Aslında BCS’ün insanı bağlayan ve heyecanlandıran yanı da buradan geliyor. Jimmy McGill müşterisi olmayan ve haliyle para kazanamayan bir avukat iken nasıl oldu da Saul Goodman gibi milyonlar ile oynayan, kanunsuzlarla çalışan bir avukat oldu? Evet konu BB ile oldukça paralel görünüyor ancak benim gözümde BCS’ü öne geçiren önemli bir detay var: Jimmy McGill (Saul Goodman, Bob Odenkirk) Kendileri Walter White’tan çok daha renkli, izlemesi keyifli ve sürprizlerle dolu bir karakter. Yaptığı en ufak bir hareket bile hayranlık uyandırıyor bünyemde. Öte yandan komik de bir herif. Heisenberg de sağlam bir karakterdi fakat hiçbir zaman beklediğim karizmaya ulaşamadı benim gözümde.

BCS’ün benim açımdan diğer bir lezzetli yanı ise hikayenin “akması“. Breaking Bad iki ileri bir geri giden Mehter Takımı gibiydi.
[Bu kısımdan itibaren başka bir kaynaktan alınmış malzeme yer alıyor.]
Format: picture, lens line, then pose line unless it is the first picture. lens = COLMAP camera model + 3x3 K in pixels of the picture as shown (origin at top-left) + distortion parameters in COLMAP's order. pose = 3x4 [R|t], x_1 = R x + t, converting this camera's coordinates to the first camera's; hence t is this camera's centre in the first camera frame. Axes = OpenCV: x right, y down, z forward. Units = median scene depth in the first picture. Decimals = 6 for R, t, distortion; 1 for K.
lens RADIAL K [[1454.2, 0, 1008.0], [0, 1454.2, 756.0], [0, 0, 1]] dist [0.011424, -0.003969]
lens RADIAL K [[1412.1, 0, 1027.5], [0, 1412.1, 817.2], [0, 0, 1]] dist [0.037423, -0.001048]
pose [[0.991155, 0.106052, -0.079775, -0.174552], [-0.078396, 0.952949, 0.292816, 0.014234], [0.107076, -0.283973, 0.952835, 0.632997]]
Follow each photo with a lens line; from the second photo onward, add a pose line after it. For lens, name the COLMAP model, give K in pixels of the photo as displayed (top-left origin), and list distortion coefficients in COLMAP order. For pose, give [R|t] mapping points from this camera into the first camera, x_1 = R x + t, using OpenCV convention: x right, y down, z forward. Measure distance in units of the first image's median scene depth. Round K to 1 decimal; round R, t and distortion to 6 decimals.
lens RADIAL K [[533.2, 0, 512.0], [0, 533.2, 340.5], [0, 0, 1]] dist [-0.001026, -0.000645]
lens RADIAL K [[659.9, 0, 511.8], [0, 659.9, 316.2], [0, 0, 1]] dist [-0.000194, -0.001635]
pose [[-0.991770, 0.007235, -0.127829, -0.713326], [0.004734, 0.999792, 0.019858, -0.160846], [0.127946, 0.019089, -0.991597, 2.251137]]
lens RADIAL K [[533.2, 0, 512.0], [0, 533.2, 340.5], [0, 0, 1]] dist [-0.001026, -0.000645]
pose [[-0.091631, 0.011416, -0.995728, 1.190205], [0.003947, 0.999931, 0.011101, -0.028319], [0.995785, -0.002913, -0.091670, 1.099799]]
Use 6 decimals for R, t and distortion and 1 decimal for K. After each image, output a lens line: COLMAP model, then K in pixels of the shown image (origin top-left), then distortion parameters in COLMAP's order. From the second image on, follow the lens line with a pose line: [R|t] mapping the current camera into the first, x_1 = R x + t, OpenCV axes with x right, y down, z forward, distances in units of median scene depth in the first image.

Hikayenin bazı yerlerinde “yine mi?” derken bulmuştum kendimi. Tam “heh bi’ şeyler oluyor!” derken yine bir duraklama ya da gerileme hissi veriyordu hikaye. BCS ise kısaca “akıyor”.

Tamam kabul ediyorum bu çok subjektif bir detay ama bu yazı baştan aşağıya subjektif zaten!

Sakın “Eh be amma gömdün ha Breaking Bad’i!” demeyin.

Fazla uzatmadan toparlamak istiyorum çünkü birkaç paragraf önce kullandığım “Dizinin bölümlerini, sahnelerini ve karakterlerini tek tek incelemeye hiç niyetim yok.” şeklindeki cümlem ile yeterince çeliştim zaten.

Kısaca Better Call Saul kesinlikle izlenmesi gereken ve benim gönlümde şimdiden Breaking Bad’in önüne geçmiş bir yapım. Birkaç sezon sonra sadece benim için değil; herkes için böyle olacağından oldukça eminim.

Bir sözüm de henüz Breaking Bad’i izlemeyenlere: BB izledikten sonra BCS izlemek elbette ki diziden aldığınız keyfi arttıracak, karakterlerle bağ kurmanızı sağlayacak ve bazı olayları anlamanızı kolaylaştıracak ancak geçtiğimiz iki sezonu göz önünde bulundurursak önce Better Call Saul’ü izlemeniz çok da büyük bir kayıp olmaz.

Üçüncü sezonun başlangıç tarihi yaklaşırken (10 Nisan) ilk iki sezonu hala izlemediyseniz dolu dolu 17 gününüz var. Bir an önce başlayın!